Der Betriebsrat begehrt die gerichtliche Feststellung, dass die Arbeitgeberin verpflichtet ist, ihm im Rahmen der Anhörung nach § 99 BetrVG zu einer Einstellung die erforderlichen Bewerbungsunterlagen aller Bewerber vorzulegen und Auskunft über die Person aller Bewerber zu geben, unter Einschluss derjenigen Bewerbungen, die bereits durch eines der Area-Büros der Arbeitgeberin aussortiert und nicht an die Filialleitung weitergereicht werden.

Das Arbeitsgericht hat das Feststellungsbegehren des Betriebsrats abgewiesen. Das Landesarbeitsgericht hat ihm entsprochen.

Das Bundesarbeitsgericht weist die Rechtsbeschwerde der Arbeitgeberin zurück. Der Antrag des Betriebsrats ist begründet.  Die Unterrichtungs- und Vorlagepflicht des § 99 Abs. 1 Satz 1 BetrVG soll zum einen dem Betriebsrat die Informationen verschaffen, die er benötigt, um sein Recht zur Stellungnahme sachgerecht ausüben zu können. Der Arbeitgeber hat den Betriebsrat daher so zu unterrichten, dass dieser aufgrund der mitgeteilten Tatsachen in die Lage versetzt wird zu prüfen, ob einer der in § 99 Abs. 2 BetrVG genannten Zustimmungsverweigerungsgründe vorliegt. Zum anderen soll der Betriebsrat bei seiner Beteiligung vor einer Einstellung die Möglichkeit haben, Anregungen für die Auswahl der Bewerber zu geben und Gesichtspunkte vorzubringen, die aus seiner Sicht für die Berücksichtigung eines anderen als des vom Arbeitgeber ausgewählten Stellenbewerbers sprechen.
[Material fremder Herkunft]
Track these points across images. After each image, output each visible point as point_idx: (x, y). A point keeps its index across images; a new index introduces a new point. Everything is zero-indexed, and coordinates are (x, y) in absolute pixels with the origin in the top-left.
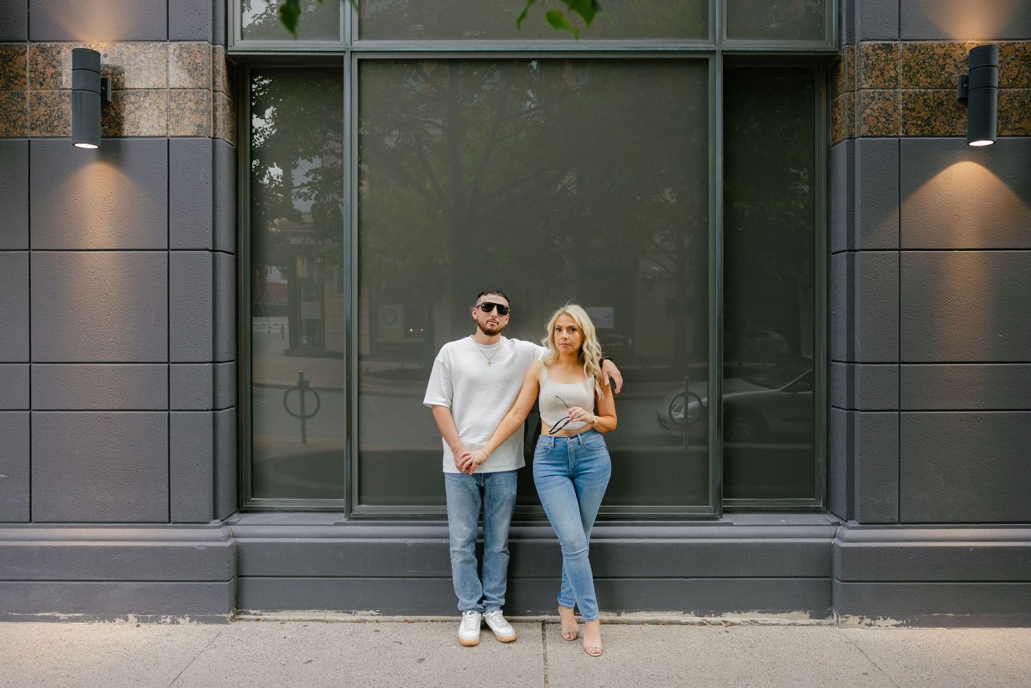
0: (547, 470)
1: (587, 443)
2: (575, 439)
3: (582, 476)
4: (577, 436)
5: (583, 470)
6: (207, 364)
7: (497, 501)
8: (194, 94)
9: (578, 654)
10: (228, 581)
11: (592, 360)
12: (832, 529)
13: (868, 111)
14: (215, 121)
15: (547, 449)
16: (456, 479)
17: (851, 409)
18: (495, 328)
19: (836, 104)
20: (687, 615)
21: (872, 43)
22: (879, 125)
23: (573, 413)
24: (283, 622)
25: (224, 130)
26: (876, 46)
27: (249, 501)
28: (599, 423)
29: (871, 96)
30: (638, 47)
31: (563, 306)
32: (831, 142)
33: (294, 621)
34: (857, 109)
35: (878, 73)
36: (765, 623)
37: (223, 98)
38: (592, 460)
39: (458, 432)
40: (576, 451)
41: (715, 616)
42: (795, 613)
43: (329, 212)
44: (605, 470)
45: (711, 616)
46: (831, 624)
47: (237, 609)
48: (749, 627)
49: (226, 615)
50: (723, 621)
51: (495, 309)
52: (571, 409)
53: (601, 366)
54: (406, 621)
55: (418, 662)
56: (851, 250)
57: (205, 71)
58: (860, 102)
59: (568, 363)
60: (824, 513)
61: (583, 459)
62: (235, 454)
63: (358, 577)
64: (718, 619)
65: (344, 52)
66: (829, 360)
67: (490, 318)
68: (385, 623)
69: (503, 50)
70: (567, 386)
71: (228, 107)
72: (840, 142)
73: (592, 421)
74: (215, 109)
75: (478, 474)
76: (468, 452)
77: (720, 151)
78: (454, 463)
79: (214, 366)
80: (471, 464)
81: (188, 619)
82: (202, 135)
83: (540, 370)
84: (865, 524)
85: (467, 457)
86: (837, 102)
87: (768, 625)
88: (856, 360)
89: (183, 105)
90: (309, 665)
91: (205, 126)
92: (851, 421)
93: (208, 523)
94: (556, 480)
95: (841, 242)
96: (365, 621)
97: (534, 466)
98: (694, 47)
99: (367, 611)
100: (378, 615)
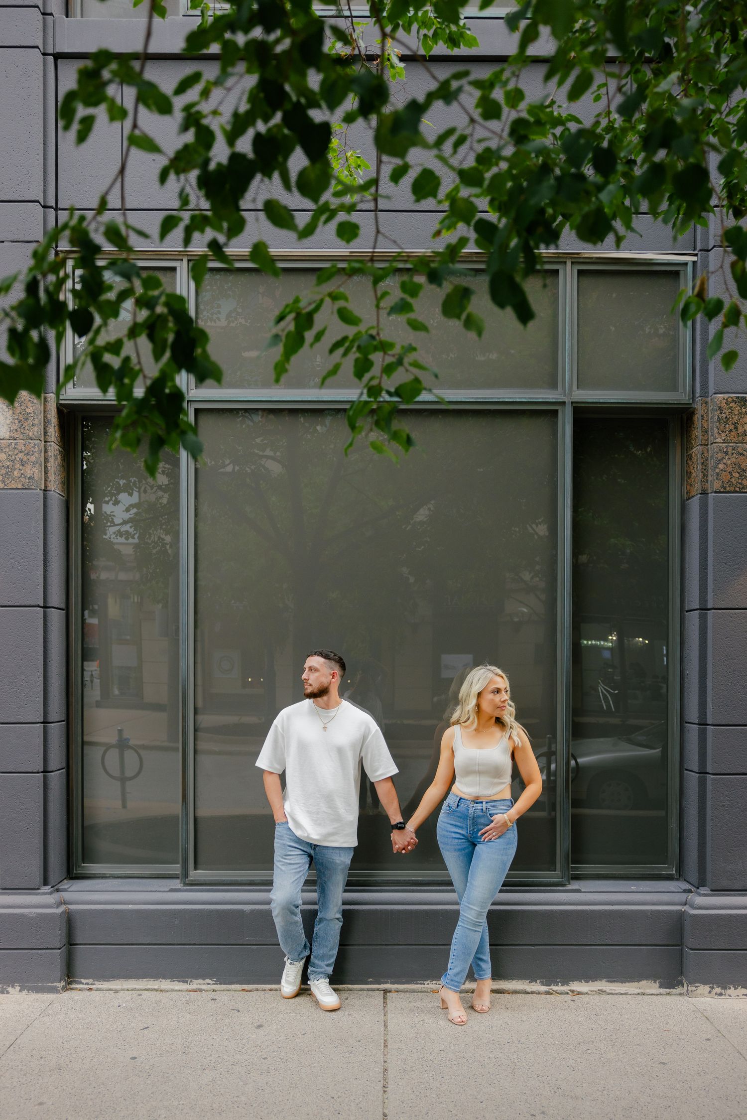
6: (38, 725)
8: (24, 445)
9: (419, 1021)
10: (59, 949)
12: (683, 897)
13: (721, 466)
14: (46, 473)
17: (703, 772)
19: (690, 457)
20: (533, 984)
21: (726, 396)
22: (733, 480)
24: (116, 991)
25: (55, 481)
26: (730, 400)
27: (80, 867)
29: (725, 450)
30: (485, 398)
32: (686, 496)
33: (128, 990)
34: (711, 464)
35: (732, 427)
36: (613, 992)
37: (54, 448)
41: (562, 985)
42: (644, 982)
45: (557, 985)
46: (681, 994)
47: (69, 978)
48: (597, 997)
49: (58, 984)
50: (569, 991)
54: (243, 990)
55: (256, 1028)
56: (704, 609)
57: (36, 421)
58: (713, 456)
60: (677, 879)
62: (65, 817)
63: (194, 944)
64: (565, 988)
66: (683, 722)
68: (222, 992)
69: (345, 400)
71: (59, 457)
72: (693, 497)
74: (46, 460)
77: (569, 506)
79: (44, 726)
81: (18, 988)
82: (33, 487)
84: (718, 891)
86: (691, 455)
87: (616, 994)
88: (708, 723)
89: (13, 457)
90: (146, 1031)
91: (36, 478)
92: (702, 784)
93: (38, 889)
95: (693, 601)
96: (201, 990)
98: (543, 398)
99: (204, 980)
100: (214, 984)
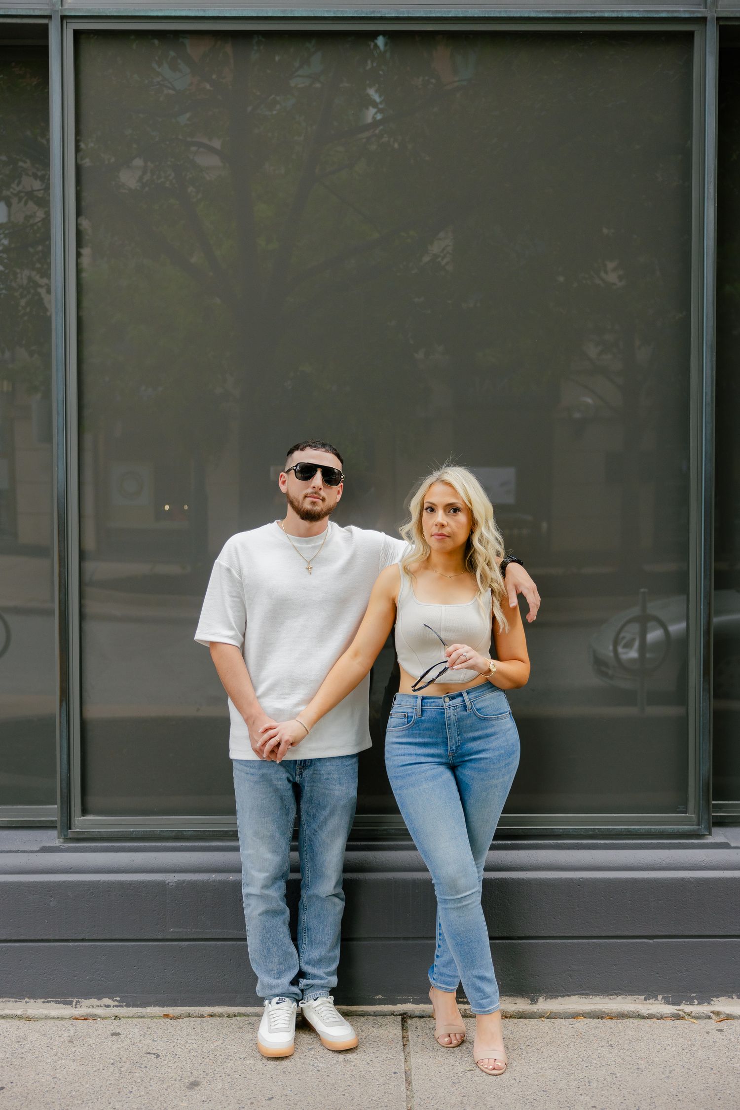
0: (410, 755)
1: (478, 707)
2: (458, 701)
3: (470, 765)
4: (461, 695)
5: (471, 754)
7: (324, 808)
9: (465, 1071)
11: (489, 564)
15: (407, 717)
16: (252, 771)
18: (318, 508)
20: (651, 1001)
23: (454, 656)
28: (499, 672)
30: (570, 12)
31: (438, 470)
38: (487, 736)
39: (255, 689)
40: (459, 720)
41: (699, 1004)
43: (23, 302)
44: (510, 754)
45: (692, 1004)
50: (713, 1012)
51: (319, 475)
52: (451, 649)
53: (504, 574)
54: (166, 1016)
55: (187, 1088)
59: (446, 569)
61: (471, 735)
63: (83, 940)
64: (705, 1009)
65: (49, 17)
67: (310, 490)
68: (129, 1020)
69: (332, 15)
70: (443, 607)
73: (486, 669)
75: (290, 761)
76: (274, 724)
78: (248, 742)
80: (279, 744)
83: (395, 580)
85: (271, 732)
94: (424, 771)
96: (94, 1017)
97: (386, 748)
98: (668, 11)
99: (99, 999)
100: (117, 1006)
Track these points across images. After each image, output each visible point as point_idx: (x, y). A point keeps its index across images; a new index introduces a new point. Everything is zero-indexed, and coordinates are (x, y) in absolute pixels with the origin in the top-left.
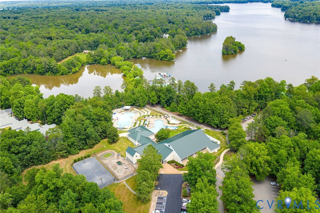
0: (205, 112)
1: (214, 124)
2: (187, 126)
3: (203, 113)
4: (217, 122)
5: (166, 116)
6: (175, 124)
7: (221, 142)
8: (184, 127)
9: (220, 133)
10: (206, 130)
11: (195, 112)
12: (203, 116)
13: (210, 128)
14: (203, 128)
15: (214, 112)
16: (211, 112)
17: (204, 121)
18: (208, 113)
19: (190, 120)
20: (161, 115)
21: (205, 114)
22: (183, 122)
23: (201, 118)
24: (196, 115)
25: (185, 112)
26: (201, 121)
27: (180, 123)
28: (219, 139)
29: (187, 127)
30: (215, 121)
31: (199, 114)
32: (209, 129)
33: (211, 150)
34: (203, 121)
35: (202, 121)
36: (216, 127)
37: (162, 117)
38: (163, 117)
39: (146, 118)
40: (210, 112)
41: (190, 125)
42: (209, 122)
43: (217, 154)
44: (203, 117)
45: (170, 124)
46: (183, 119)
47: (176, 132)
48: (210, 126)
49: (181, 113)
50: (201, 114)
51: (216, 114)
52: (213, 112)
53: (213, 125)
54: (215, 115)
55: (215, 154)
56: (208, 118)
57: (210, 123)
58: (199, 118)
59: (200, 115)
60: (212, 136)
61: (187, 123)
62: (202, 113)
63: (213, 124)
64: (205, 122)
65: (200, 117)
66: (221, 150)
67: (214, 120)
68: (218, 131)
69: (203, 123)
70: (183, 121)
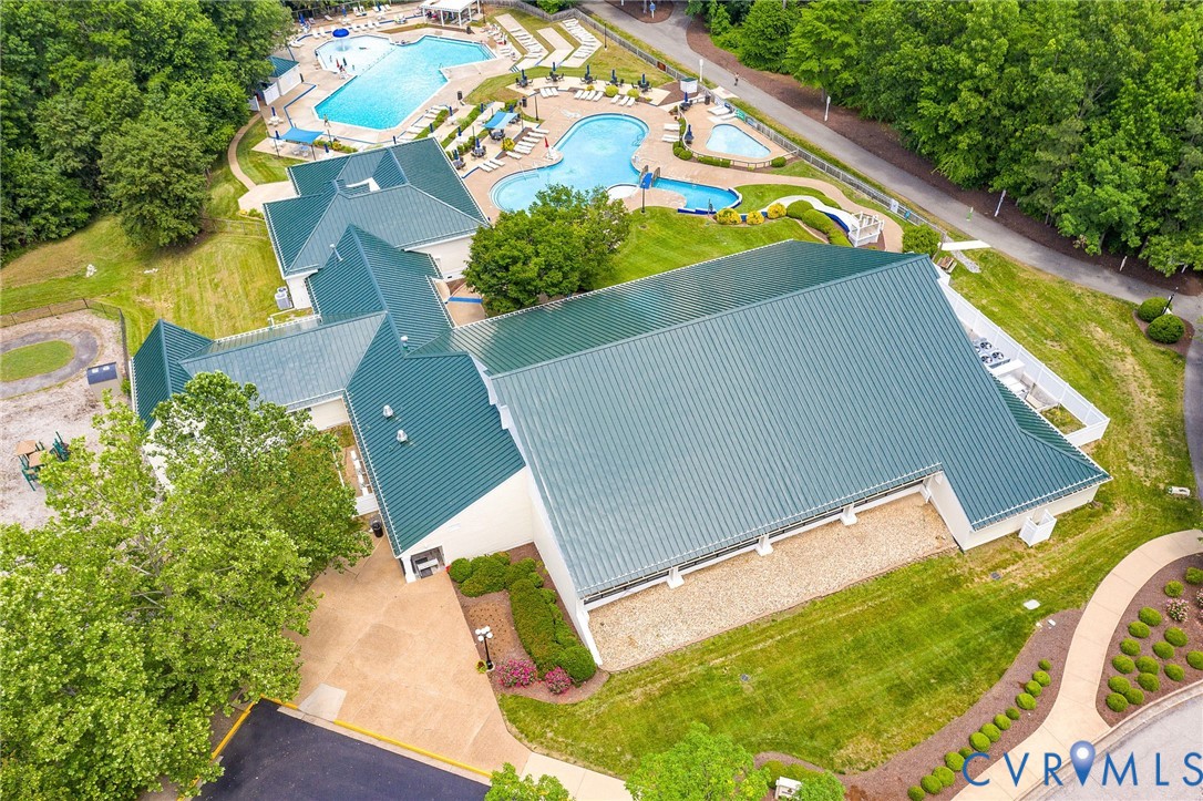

Das gilt unabhängig davon, ob hierauf eine Zustimmungsverweigerung nach § 99 Abs. 2 BetrVG gestützt werden kann.

Nach der Rechtsprechung des BAG hat der Arbeitgeber die Unterlagen bezüglich aller Stellenbewerber – auch der nicht berücksichtigten oder abgelehnten – vorzulegen. Auch derjenige, der sich auf eine Stelle bewirbt, dessen Anforderungsprofil oder Qualifikationsvoraussetzungen aber nicht erfüllt und damit – gegebenenfalls sogar offensichtlich oder objektiv – für die Stelle ungeeignet ist, bringt sein Interesse an dem ausgeschriebenen Arbeitsplatz zum Ausdruck und ist damit „Beteiligter“ bezüglich des Mitbestimmungsrechts. Gleiches gilt für etwaige – ohnehin mit einer rechtlichen Bewertung verbundene – nicht ernsthafte Bewerbungen.